Investing in Apple 30 years ago would net a much higher return on $5k but even Apple was considered a unsafe investment in the 90s. On the other hand, Enron was considered a safe investment by many but went bankrupt almost overnight and shares became practically worthless.

> there is practically no way the US bonds would not pay out or lose value.

Bonds can "lose value" and they did so quite strongly in 2022/23.

If you bought 20-year bonds in 2020 for $100 they are worth $60 now (and were as low as $55 in 2023). Getting $1 per year is far from compensating the loss.

They will recover gradually until they "pay out" $100 but right now they're underwater.

I mean... the risk of risky assets is that they won't last that long. Any asset you can look back on having held for a long time, is by definition less risky than you could have been. No?
Exactly, if it had been obvious at the time that "the market" would deliver a better return, for certain, then nobody would have bought bonds at those prices.

Then bond prices would have declined (and their expected returns or interest rate would have increased) until, in equilibrium, the anticipation was that the stocks and bonds would deliver comparable expected risk-adjusted returns.

Very few entities have a 98 year horizon. People sure don't. Some insurance companies do I suppose.

A more interesting graph would be to show me the 30 year return at each point along the way. My gues is that stocks would still mostly come out on top, but not the runaway you see here.

"Risk-free" is a popular shorthand for "The US government won't default". But default is far from the only risk inherent in bond ownership.

Risk is the chance something bad happens to you.

Held for 30 years, bonds are eaten alive by inflation. That's a bad thing that happens to you if you hold bonds for a long time.

> Held for 30 years, bonds are eaten alive by inflation.

20-year and 30-year bonds yield 5% today. That's well above inflation expectations.

You can actually buy inflation-linked bonds that are going to pay you 2.5% over inflation for the next 20 or 30 years - whatever happens with inflation.

You're talking about making a 30-year duration bet that inflation will not increase. If you call that risk-free, then all I can say is I have a very different idea of what risk means.

I'd argue a much better 30-year bet is that somebody like Coca Cola will be able to charge an amount for their product that reflects whatever happens with inflation much better than betting on a fixed rate of 5% that can never increase.

> You're talking about making a 30-year duration bet that inflation will not increase. If you call that risk-free

I didn’t say anything about “risk-free” (the closest is the second paragraph but you don’t address it at all).

I was clearly commenting on the quoted sentence “Held for 30 years, bonds are eaten alive by inflation” which has not applied since the seventies, doesn’t seem the best assumption going forward, and has an easy solution as discussed.

> reflects whatever happens with inflation much better than betting on a fixed rate of 5% that can never increase.

If your main objective is to beat inflation, getting inflation + 2.50% with certainty seems an attractive proposition! (Inflation-linked bonds have a “fixed” rate on top on inflation.)

Indeed. There's always the story of finding stacks of bills in the wall of granddaddies house despite the fact creditors and the bank were up his ass to the bitter end for medical bills.

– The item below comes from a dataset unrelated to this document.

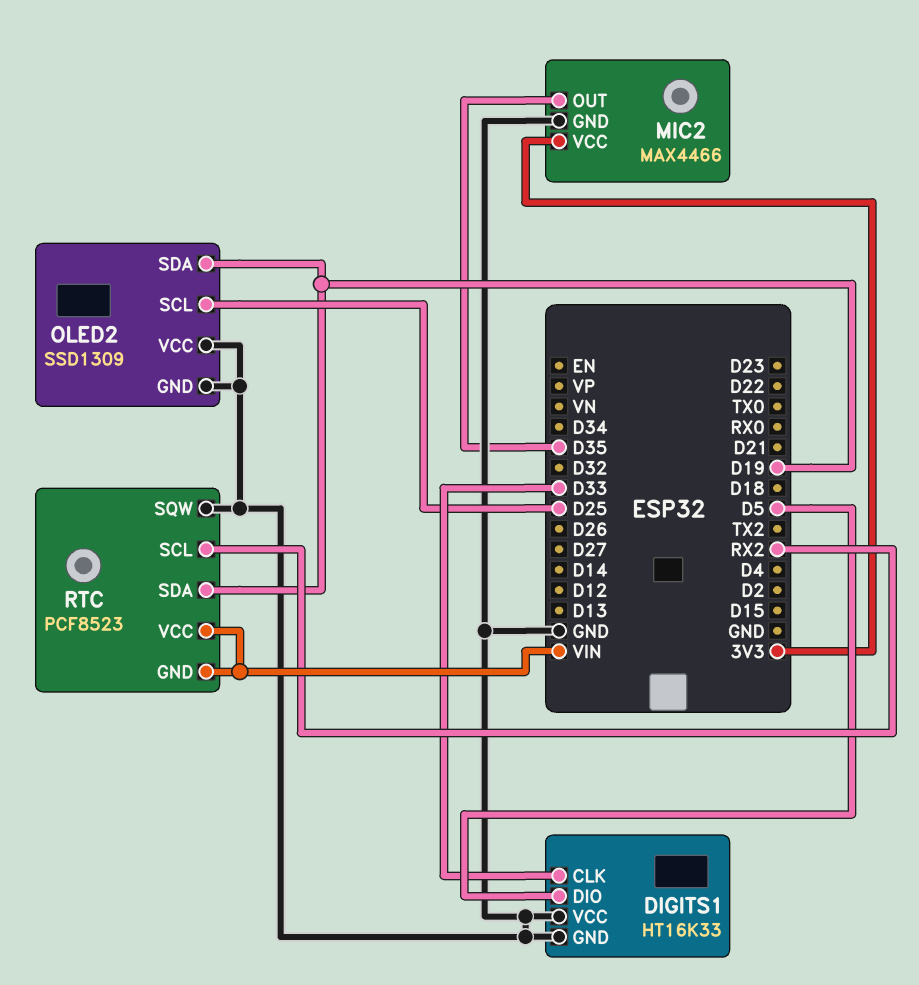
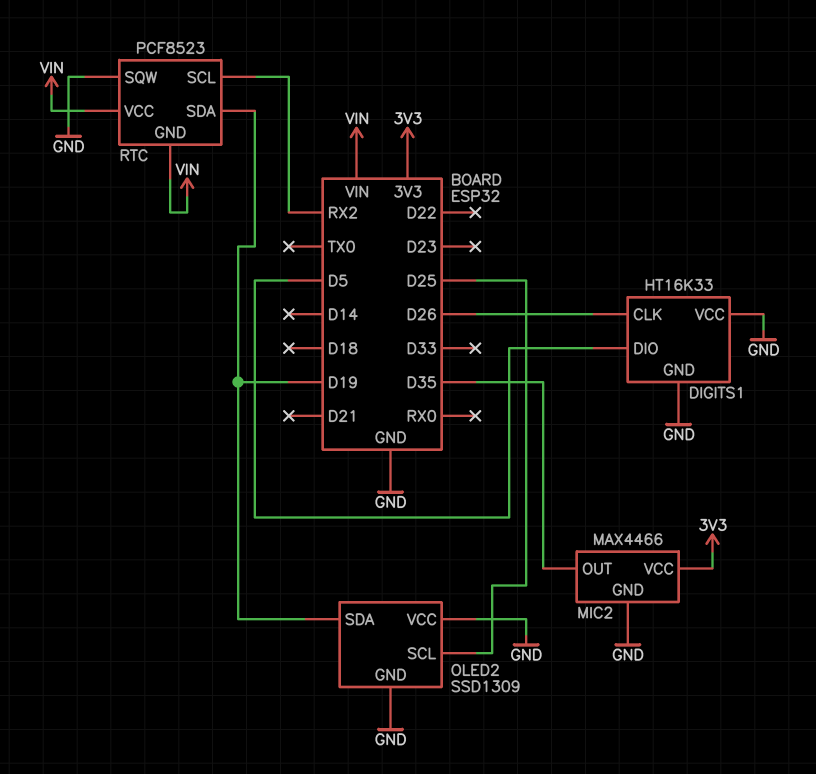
DIGITS1 pin CLK: D33 -> D26

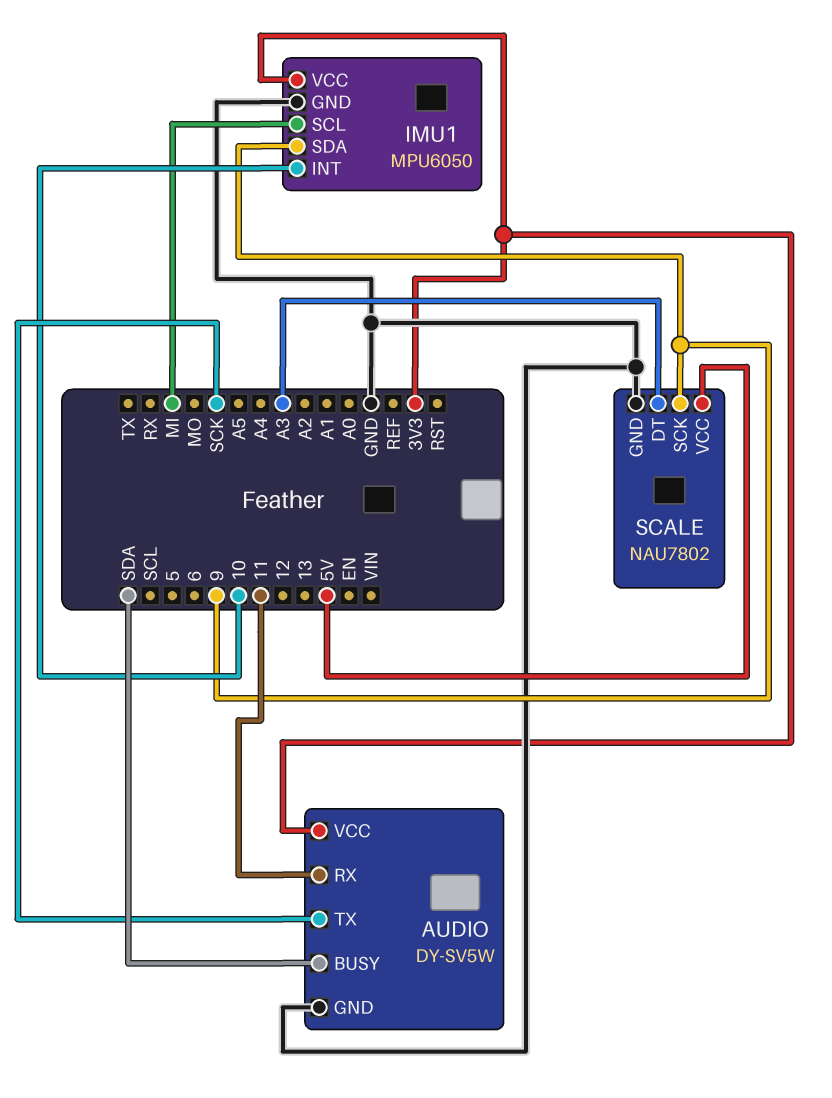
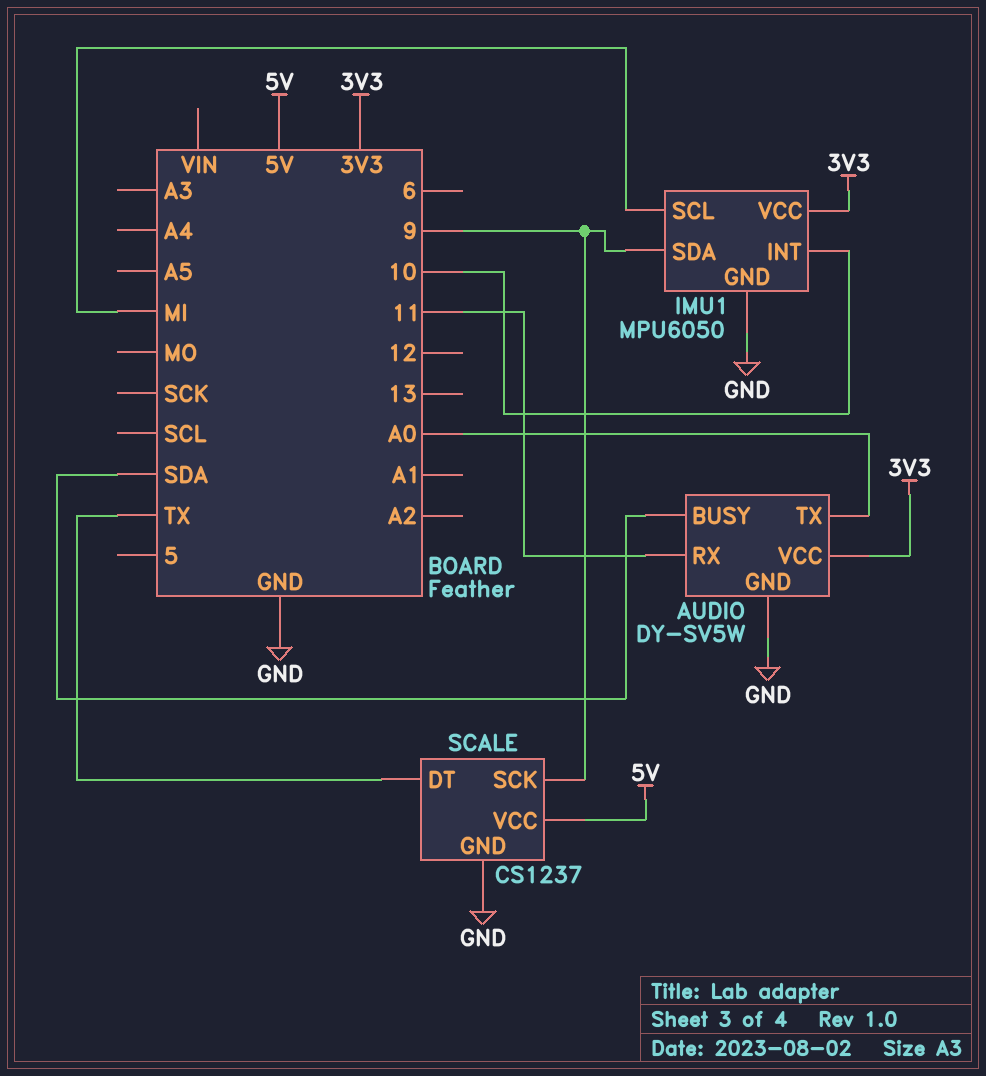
AUDIO pin TX: SCK -> A0
SCALE: NAU7802 -> CS1237
SCALE pin DT: A3 -> TX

Given the ever increasing number of people bankrupted by medical bills, divorce, child support, lawsuits, etc we're quickly moving into a world where it might be foolish to expect assets accessible to a brokerage or bank will still be there by the time you need them.

I'm not sure that a US government bond has a meaningfully different risk profile than an aggregate investment in US equity markets.
If this were really true, they would offer similar returns.
Famously, Mr. Market deals in what things cost, not what they are worth.
isn't the stock market risk free over a 30 year span? Maybe with the exception of the depression.
The US stock market has not had a negative return over any 30 year span. There are 30 year spans with total returns under 10%, which significantly lag what bonds returned in those spans.